Reputation: 229
I am trying to perform the following operation on pyspark.sql.dataframe
from pyspark.sql.functions import sum as spark_sum
df = spark.createDataFrame([
('a', 1.0, 1.0), ('a',1.0, 0.2), ('b', 1.0, 1.0),
('c' ,1.0, 0.5), ('d', 0.55, 1.0),('e', 1.0, 1.0)
])
>>> df.show()
+---+----+---+
| _1| _2| _3|
+---+----+---+
| a| 1.0|1.0|
| a| 1.0|0.2|
| b| 1.0|1.0|
| c| 1.0|0.5|
| d|0.55|1.0|
| e| 1.0|1.0|
+---+----+---+
Then, I am trying to do the following operation.
1) Select the rows when column df[_2]
> df[_3]
2) For each row of selected from above, multiply df[_2] * df[_3]
, then take their sum
3) divide the result from above by the sum of column of df[_3]
Here is what I did:
>>> filter_df = df.where(df['_2'] > df['_3'])
>>> filter_df.show()
+---+---+---+
| _1| _2| _3|
+---+---+---+
| a|1.0|0.2|
| c|1.0|0.5|
+---+---+---+
>>> result = spark_sum(filter_df['_2'] * filter_df['_3'])

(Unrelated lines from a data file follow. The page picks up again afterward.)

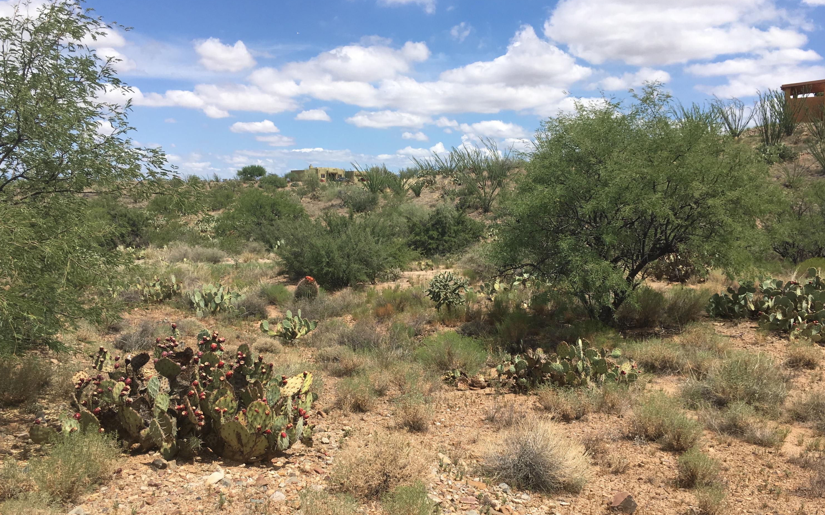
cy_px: 299
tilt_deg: -9.2
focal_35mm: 31
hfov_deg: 61.2
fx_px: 697
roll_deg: -0.2
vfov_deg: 40.5
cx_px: 412
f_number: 2.2
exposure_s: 1/2137
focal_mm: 4.15
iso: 25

/ spark_sum(filter_df['_3'])
>>> df.select(result).show()
+--------------------------+
|(sum((_2 * _3)) / sum(_3))|
+--------------------------+
| 0.9042553191489361|
+--------------------------+
But the answer should be (1.0 * 0.2 + 1.0 * 0.5) / (0.2+0.5) = 1.0 This is not correct. What??
It seems to me that such operation only taken on the original df
, but not the filter_df
. WTF?
Upvotes: 4
Views: 1540
Reputation: 5870
You need to call it in filter_df.
>>> result = spark_sum(filter_df['_2'] * filter_df['_3'])
/ spark_sum(filter_df['_3'])
This is a transformation function which returns a column and gets applied on dataframe we apply it (lazy evaluation). Sum is an aggregate function and when called without any groups, it applies on whole dataset.
>>> filter_df.select(result).show()
+--------------------------+
|(sum((_2 * _3)) / sum(_3))|
+--------------------------+
| 1.0|
+--------------------------+
Upvotes: 2